Courtesy: Neal Rosendorf

Nowadays, Rosendorf is sought out for interviews on his experience that day, first standing in shock trying to communicate with the men, later narrowly avoiding arrest when the guards apprehended him and nearly missing his chance to smuggle his photos to the press. Two hours earlier Rosendorf had made the same retracing with two Israeli journalists, here to view the concentration camps of the American southwest. “I’ve become a tour guide,” he told me ironically.

Our perambulation took us around the decrepit exterior of the facility, flanked by homeless drunks and trash heaps baking in the sun.

As we came around a corner Rosendorf showed me the still-open gate where he had wandered in that day. Now, however, there is a No-Trespassing sign, warning off intruders.

Officially, in the wake of some outcry earlier in the spring, many of the refugees imprisoned here were moved to other facilities. The area under the bridge that once contained hundreds was empty as we walked by, and the area where Neal had taken his pictures could not be seen from street view. But Neal told me on his earlier circumambulation with the Israelis that day, he had seen families outside in the parking lot beneath the bridge. On his Twitter feed he published this photo:

As we walked and talked, it was clear to me that Neal was preoccupied with what was going on inside the compound, hidden from sight, and that he had been deeply moved and changed by the experience of finding himself where ordinary Americans were meant not to tread two months ago. We talked about the lack of sanitary facilities inside some of these centers, how children couldn’t wash.

For me, though, equally fascinating were the banalities on the outside that subtly encouraged Americans not to look, not to touch, not to investigate, just to carry on comfortably with their own pedestrian lives.

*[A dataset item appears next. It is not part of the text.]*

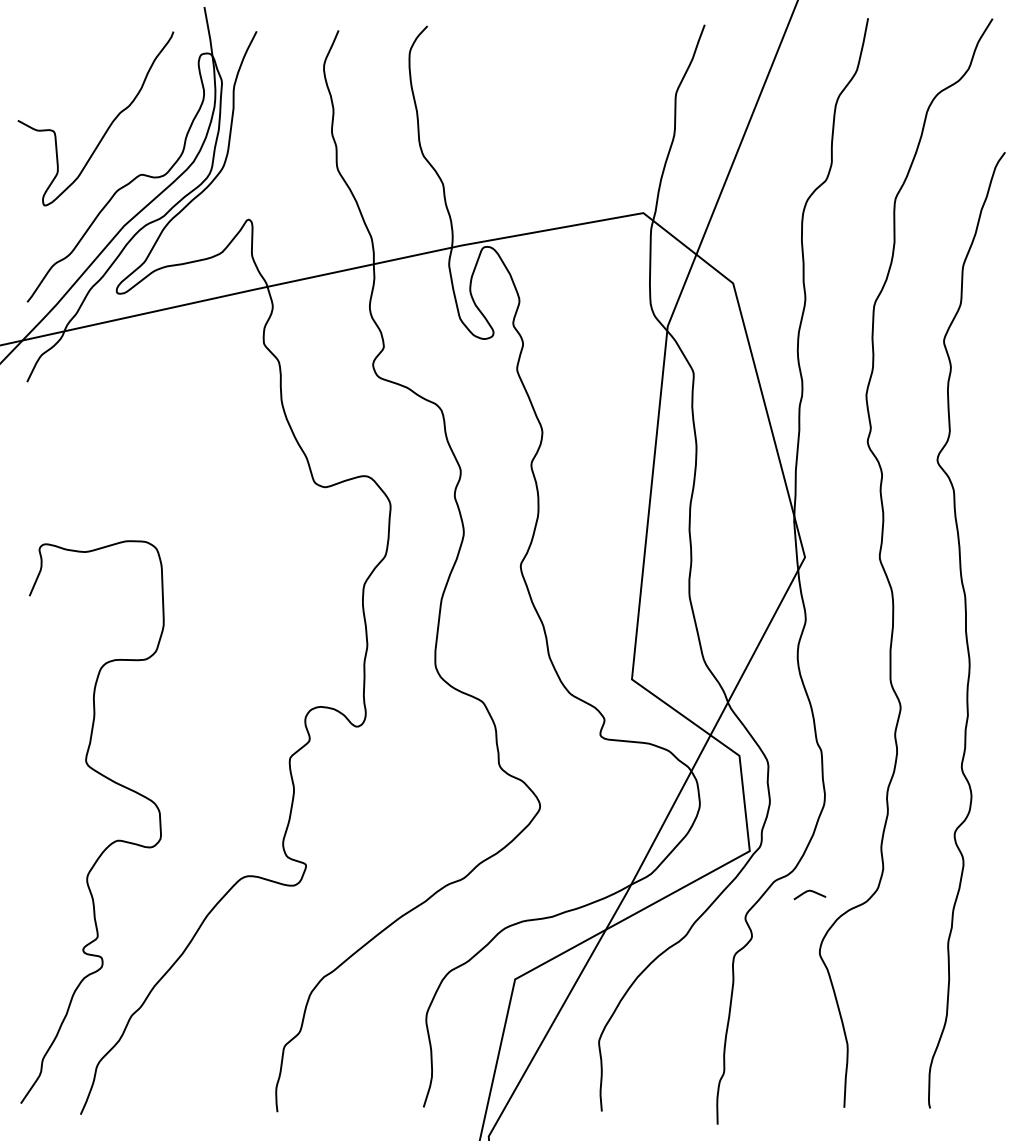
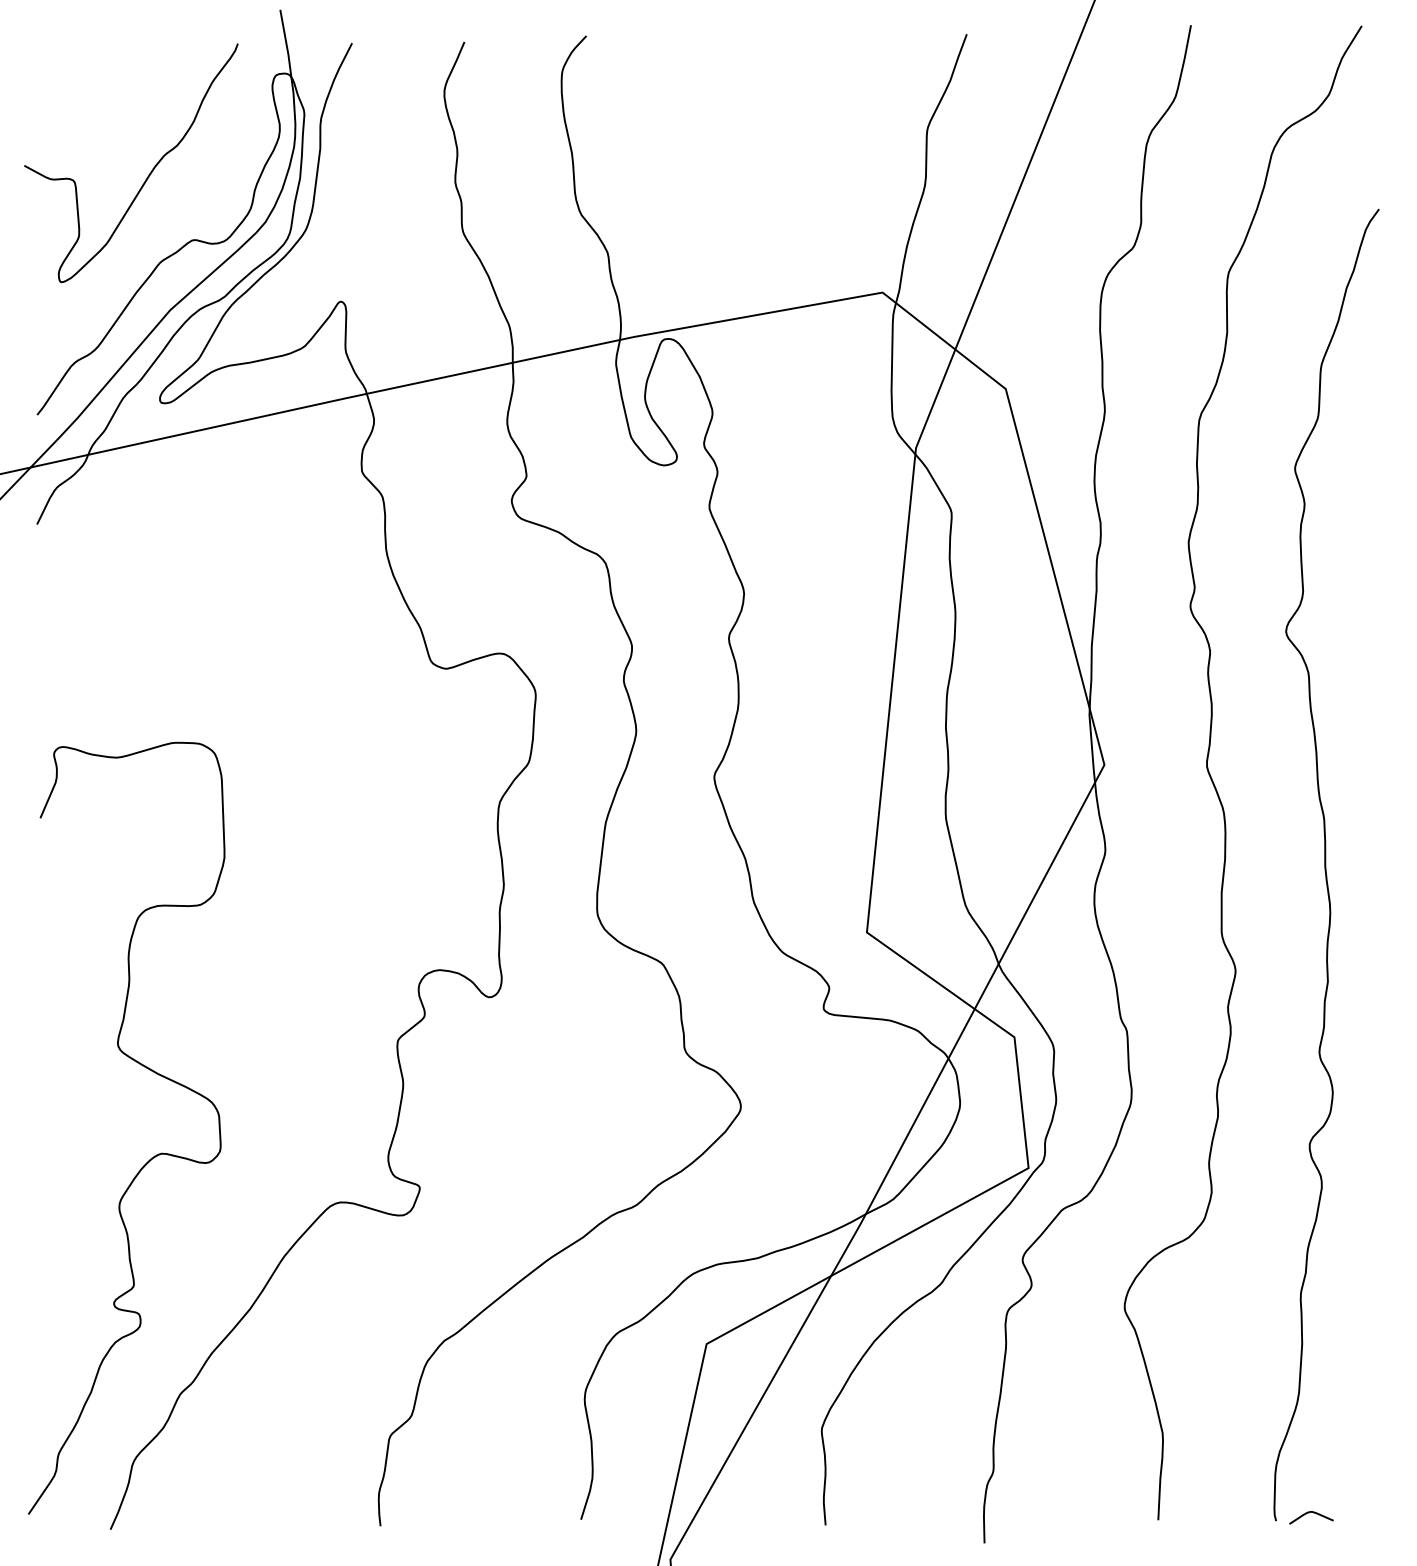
curve: (807, 892) -> (1308, 1514), moved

For example, I found myself fixated on the public toilets just outside the walls. Perhaps it was the emphasis on sanitation in the public debates, the fact that House Oversight Chairman Elijah Cummings that very day had erupted at acting DHS head about children “sitting in their own feces,” but I couldn’t help but marvel at the preposterously out-sized cleanliness of these toilets provided for the passersby in the little park area outside the walls.

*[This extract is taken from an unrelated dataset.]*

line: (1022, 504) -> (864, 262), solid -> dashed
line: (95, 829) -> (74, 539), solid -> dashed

These toilets were straight out of Star Trek. I had never encountered such sterile, clean, sophisticated porta-potties in a public park. Even just approaching them you had the feeling you had stepped onto another planet. A planet far, far away from concentration camps. Surely the government who could provide such facilities for passersby could never deny children soap.


Inside, everything was scrubbed, sterile and designed to keep you from needing to touch anything – as if to subliminally remind us of the need to cleanse ourselves from ugly thoughts of sleepless thirsty children, or simply from proximity to the border as we returned to civilization.

The door locked and unlocked with a button. There were buttons for dispensing toilet paper, buttons for raising and lowering the toilet seat, plentiful soap and hot water and air to dry with.


Not that you needed to blow dry in the 101 degree heat. I gratefully washed my hands, noticing myself trying not to think of the families inside the center, without soap or sufficient water, sweltering in the stink of that desert sun.

And then I noticed myself noticing myself trying not to think. I pressed a button, stepped back into Texas, and with my colleague Neal we turned our backs to the compound, talked about the heat, and walked off to look for ice-cream.

We would talk, of course, as we walked away, about what Americans could do. We would talk about how to draw more attention to the compound, how to break the spell that kept people walking by a concentration camp, washing their hands without touching anything, and going about their daily lives. We would do it with our own freshly washed hands, while enjoying the thought of ice-cream.